Gary Gregory commented on COMPRESS-365:
---------------------------------------

Instead of a big-bang patch for the whole component, I would suggest to create a subtask for each file type and see if this can be done is smaller chunks. 

> Use java.nio.file.Path instead of java.io.File
> ----------------------------------------------
>
>                 Key: COMPRESS-365
>                 URL: https://issues.apache.org/jira/browse/COMPRESS-365
>             Project: Commons Compress
>          Issue Type: Improvement
>            Reporter: Ben Butler-Cole
>
> When testing code that does file I/O it is faster and provides better isolation to use an in-memory filesystem. The standard way of doing that is to use the java.nio.file package for all file I/O and provide an in-memory implementation of java.nio.file.FileSystem (for example Jimfs (https://mvnrepository.com/artifact/com.google.jimfs/jimfs)).

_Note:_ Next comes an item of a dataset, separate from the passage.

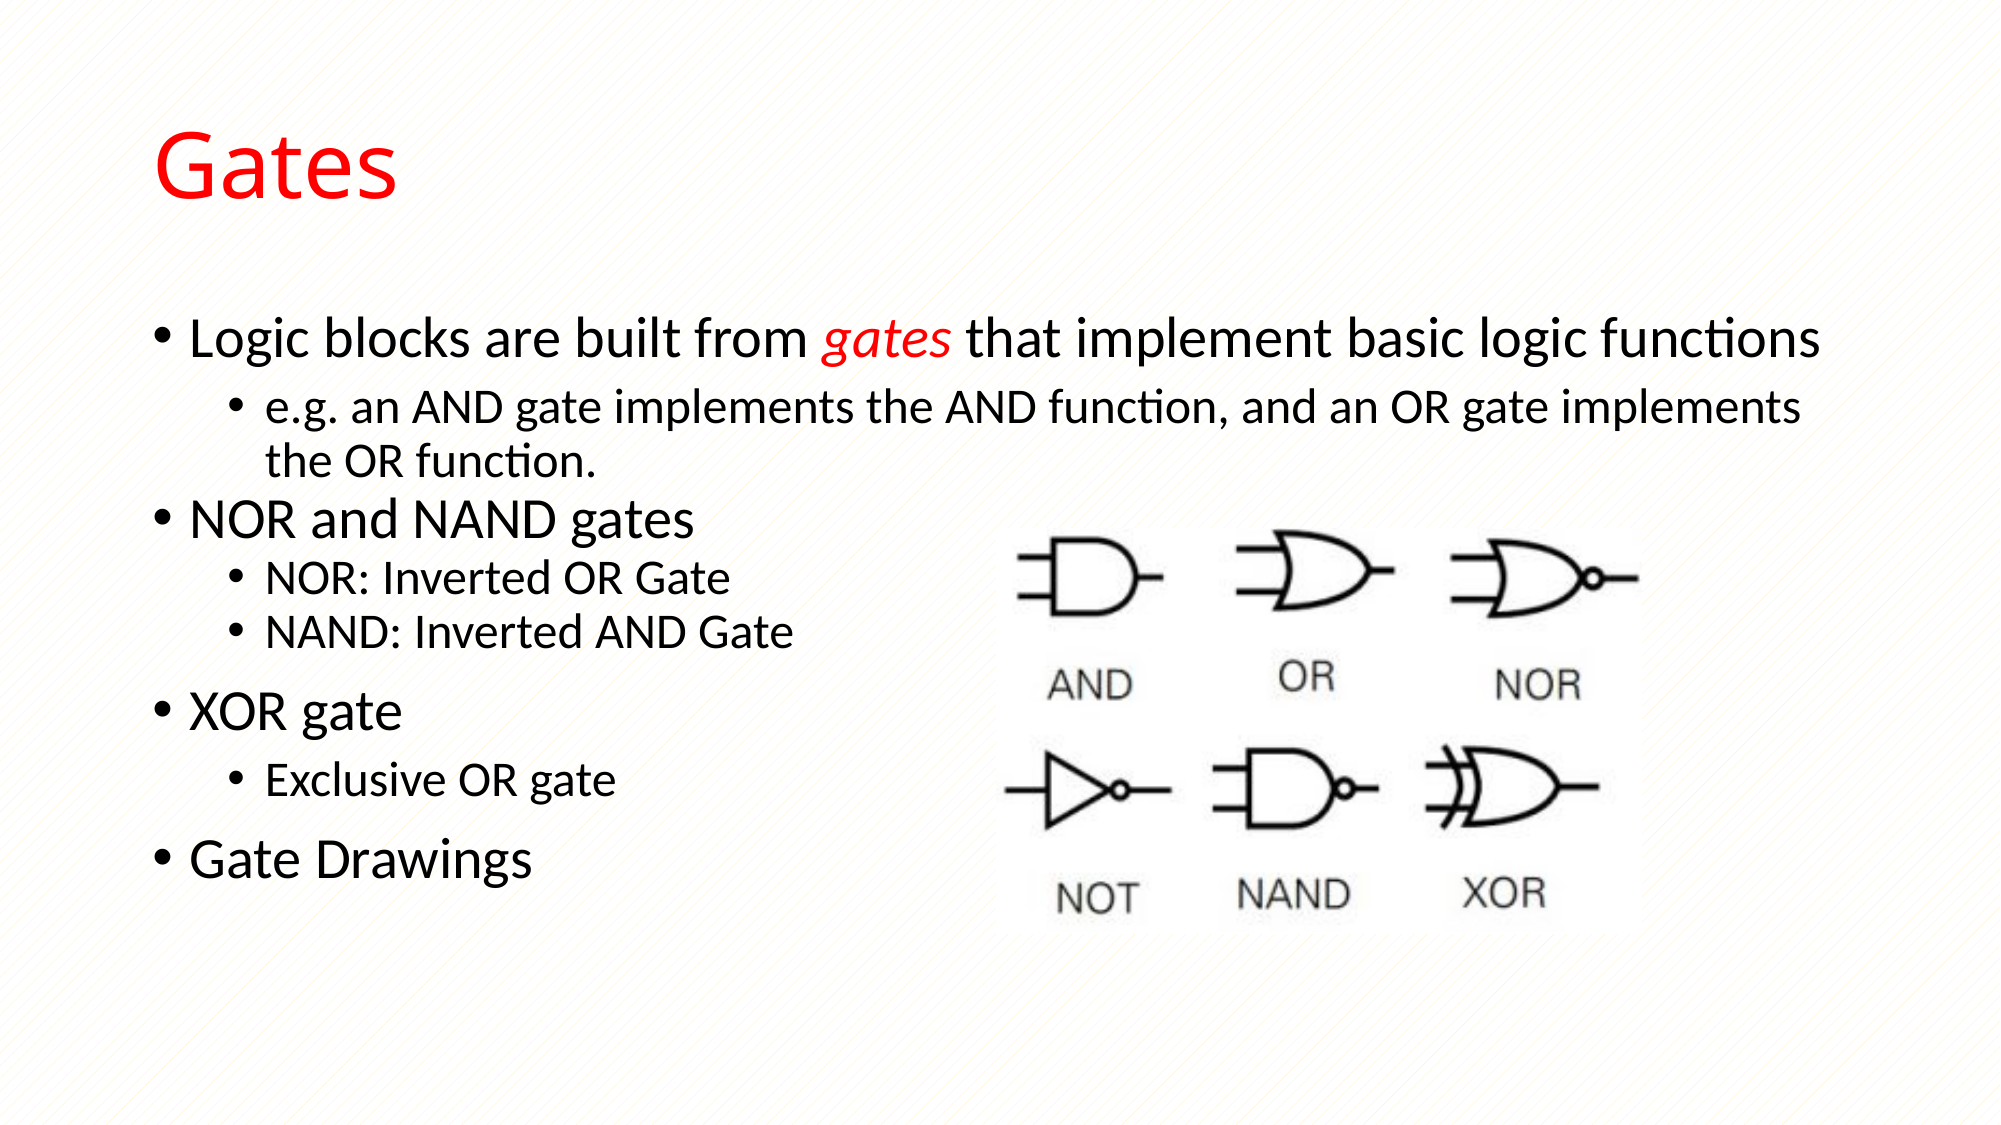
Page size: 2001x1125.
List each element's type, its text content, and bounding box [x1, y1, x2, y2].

list Logic blocks are built from gates that implement basic logic functions e.g. an AND gate implements the AND function, and an OR gate implements the OR function. NOR and NAND gates NOR: Inverted OR Gate NAND: Inverted AND Gate XOR gate Exclusive OR gate Gate Drawings [137, 299, 1863, 1014]
picture [996, 528, 1642, 934]
title Gates [137, 59, 1863, 278]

> Unfortunately it's impossible to do this if code anywhere in the stack converts back to java.io.File. So it's currently impossible to use Commons Compress with an in-memory filesystem. To enable this there would need to be java.io.file.Path versions of all API methods that currently take java.io.File objects and the implementation would need to be changed to use java.nio.file classes throughout.
> I can see that this is a fair bit of work (although when I've done similar conversions it's been fairly easy to drive by leaning on the IDE and type system). But you would get big implementation advantages from doing this because java.nio.file makes lots of things easy that are tedious with java.io and provides more safety around fallible operations.